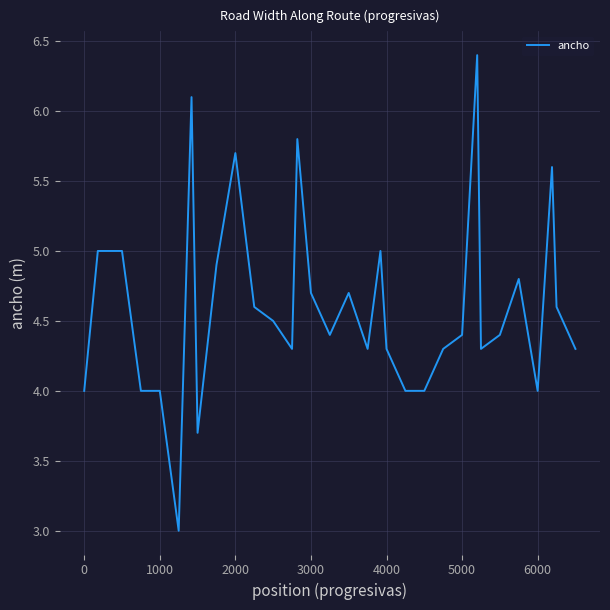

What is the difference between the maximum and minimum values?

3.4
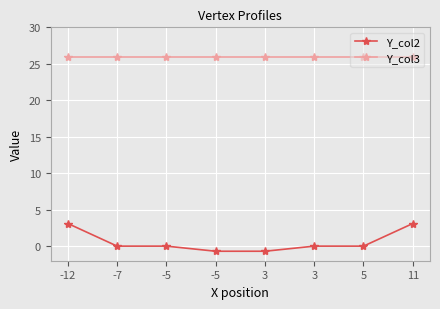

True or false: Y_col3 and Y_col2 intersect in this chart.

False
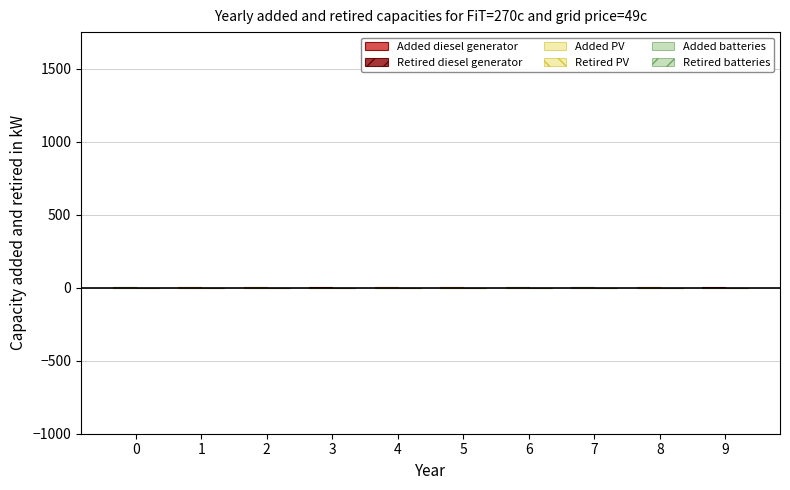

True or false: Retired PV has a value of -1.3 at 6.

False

• _Work request_
Repeat the data above, replacing "values" with "readings" and leaving everything else unchanged. Omit the pictures.

• _Reply_
What is the difference between the maximum and minimum readings?

3.4

True or false: Y_col3 and Y_col2 intersect in this chart.

False

True or false: Retired PV has a value of -1.3 at 6.

False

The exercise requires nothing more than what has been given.